TASK GOAL:
Locate every line in the rows below that contains the string "What", treating uppercase and lowercase as distinct, and copy each such line in full.

##### RECORDS FOR THE TASK

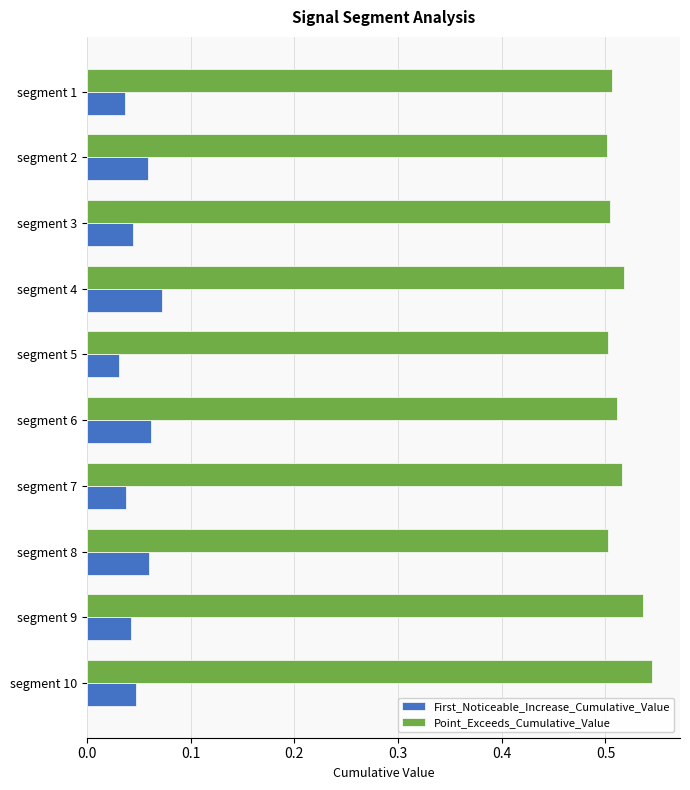

What is the sum of the Point_Exceeds_Cumulative_Value values at segment 10 and segment 7?

1.1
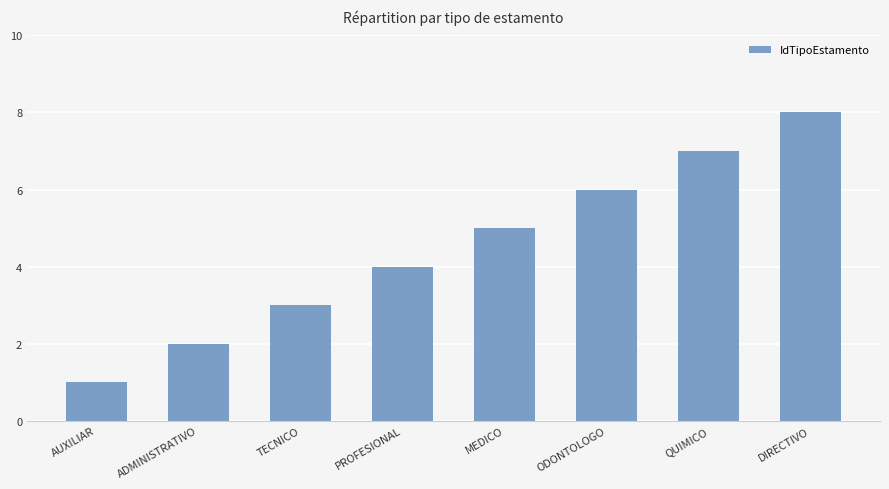

What is the label of the 4th bar from the left?

PROFESIONAL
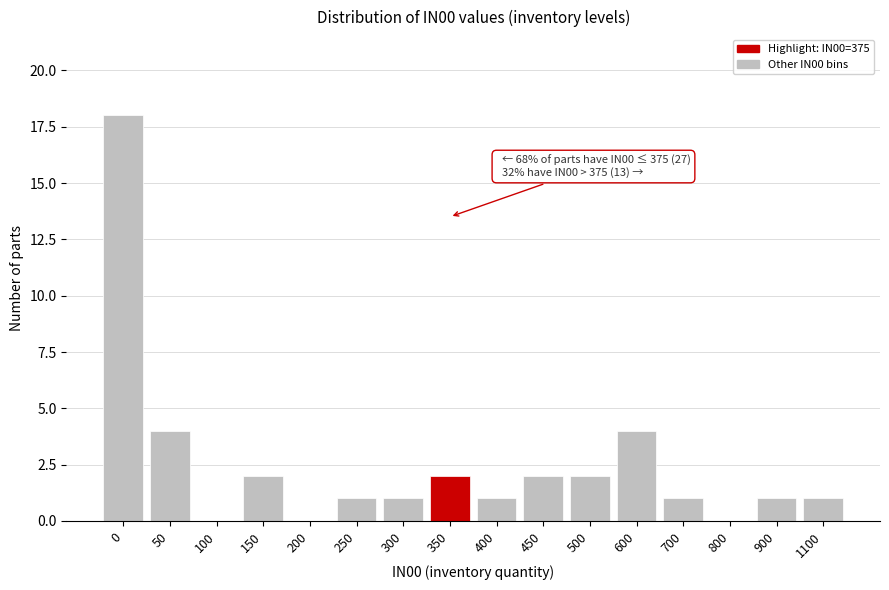

Reading left to right, extract all data points from this chart.

0=18	50=4	100=0	150=2	200=0	250=1	300=1	350=2	400=1	450=2	500=2	600=4	700=1	800=0	900=1	1100=1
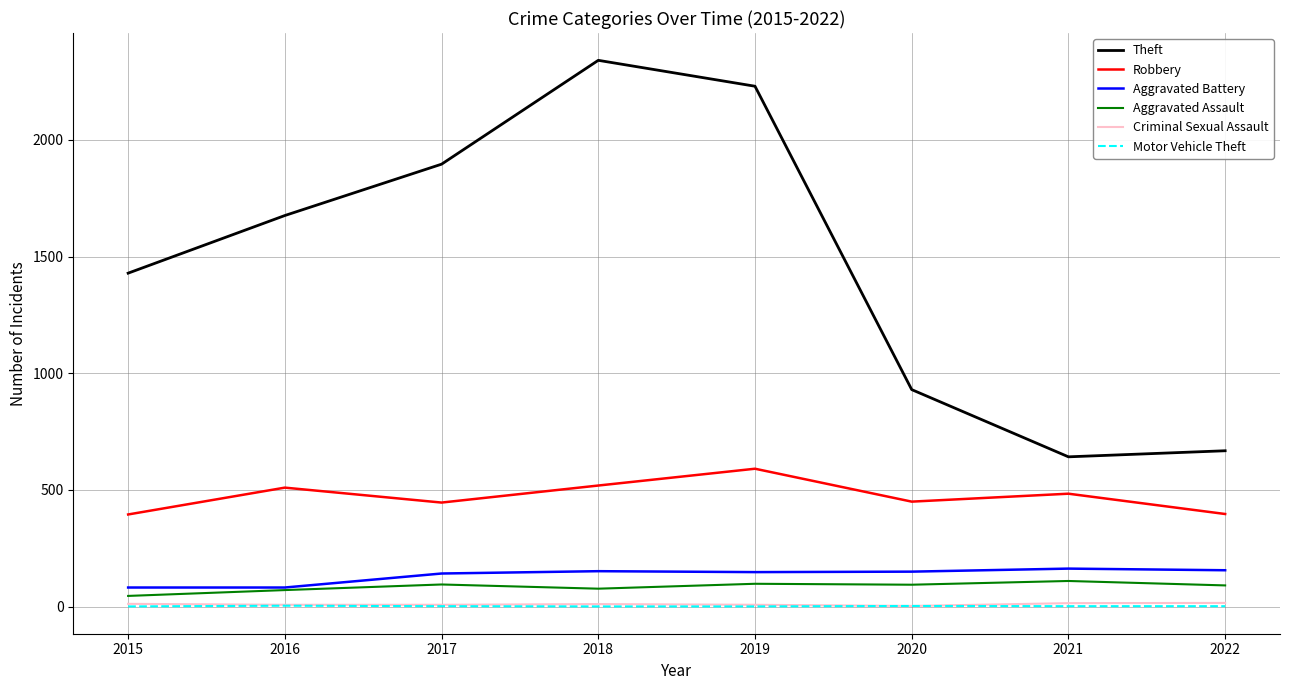

What are all the series names shown in the legend?

Theft, Robbery, Aggravated Battery, Aggravated Assault, Criminal Sexual Assault, Motor Vehicle Theft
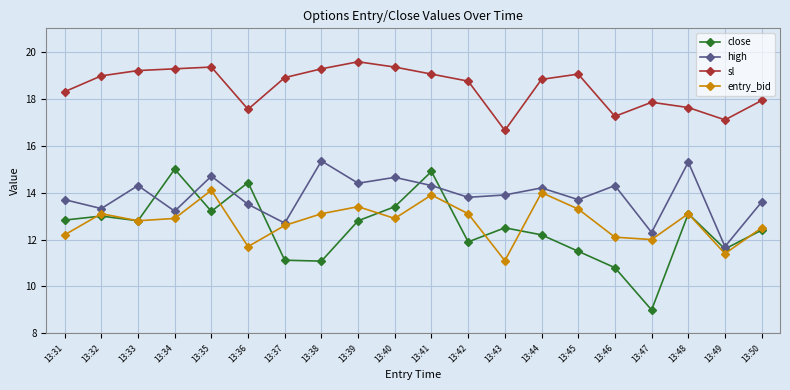

At which category does the chart reach its minimum across all series?

13:47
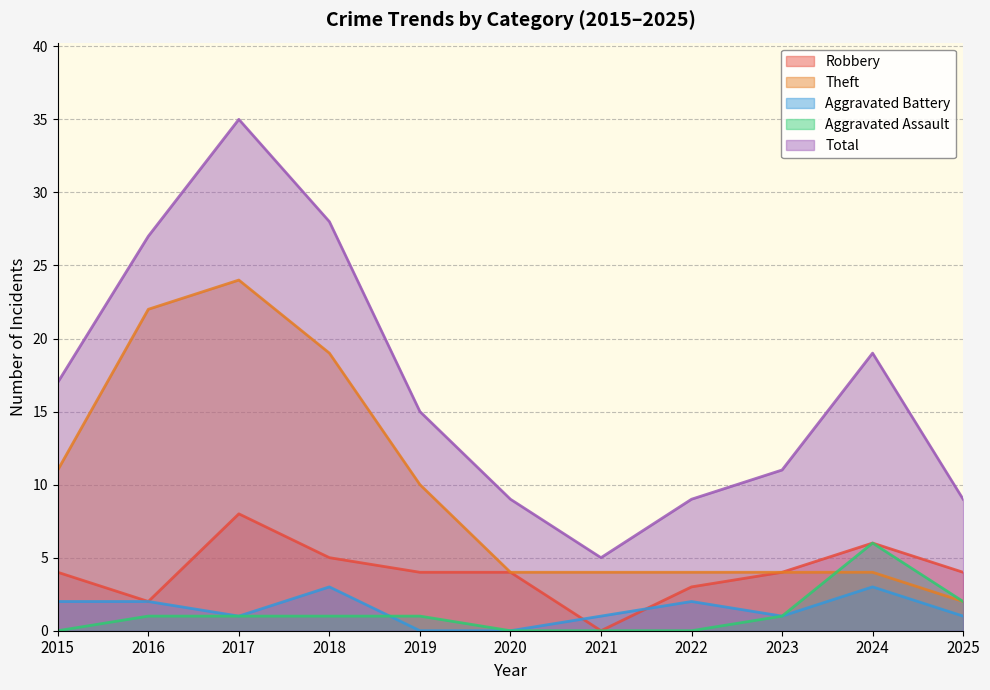

Reading left to right, extract all data points from this chart.

Robbery: 2015=4	2016=2	2017=8	2018=5	2019=4	2020=4	2021=0	2022=3	2023=4	2024=6	2025=4
Theft: 2015=11	2016=22	2017=24	2018=19	2019=10	2020=4	2021=4	2022=4	2023=4	2024=4	2025=2
Aggravated Battery: 2015=2	2016=2	2017=1	2018=3	2019=0	2020=0	2021=1	2022=2	2023=1	2024=3	2025=1
Aggravated Assault: 2015=0	2016=1	2017=1	2018=1	2019=1	2020=0	2021=0	2022=0	2023=1	2024=6	2025=2
Total: 2015=17	2016=27	2017=35	2018=28	2019=15	2020=9	2021=5	2022=9	2023=11	2024=19	2025=9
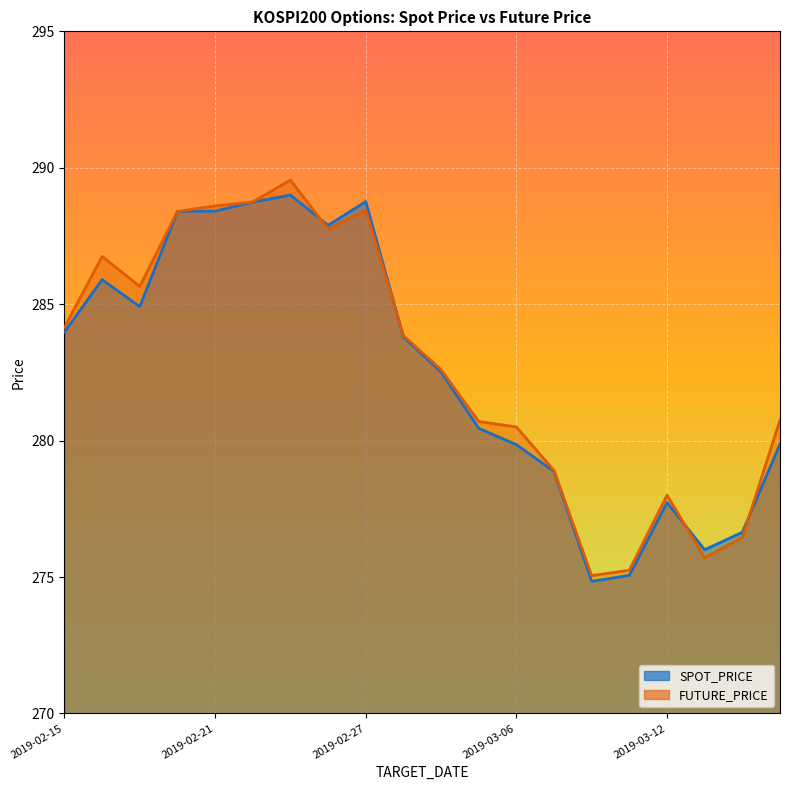

What is the difference between the maximum and minimum values in the FUTURE_PRICE series?

14.5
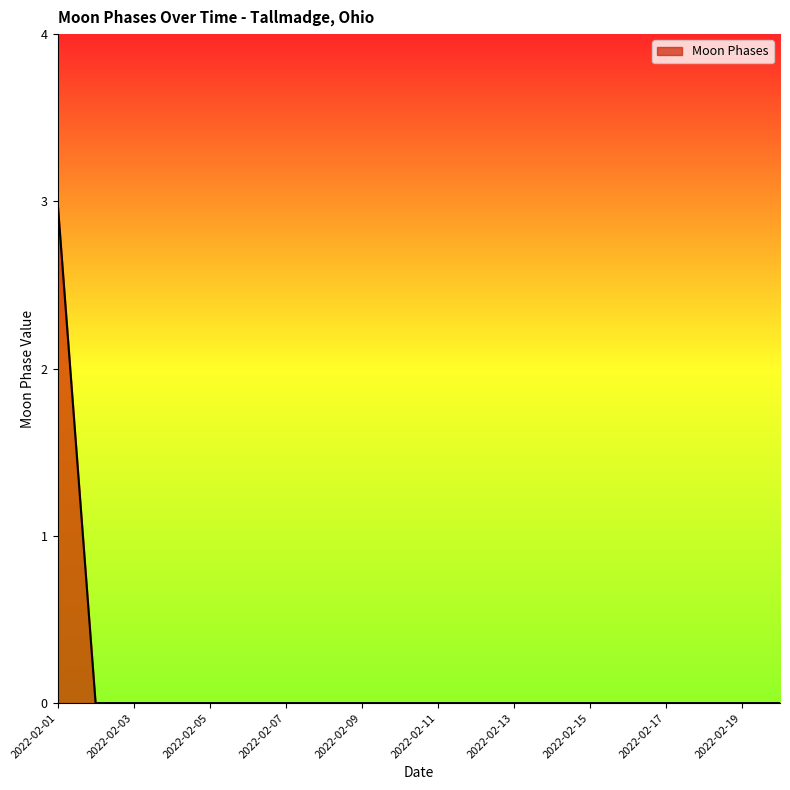

How many lines are shown in the chart?

1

##########

TASK SOLUTION:
What is the sum of the Point_Exceeds_Cumulative_Value values at segment 10 and segment 7?
What is the label of the 4th bar from the left?
What are all the series names shown in the legend?
What is the difference between the maximum and minimum values in the FUTURE_PRICE series?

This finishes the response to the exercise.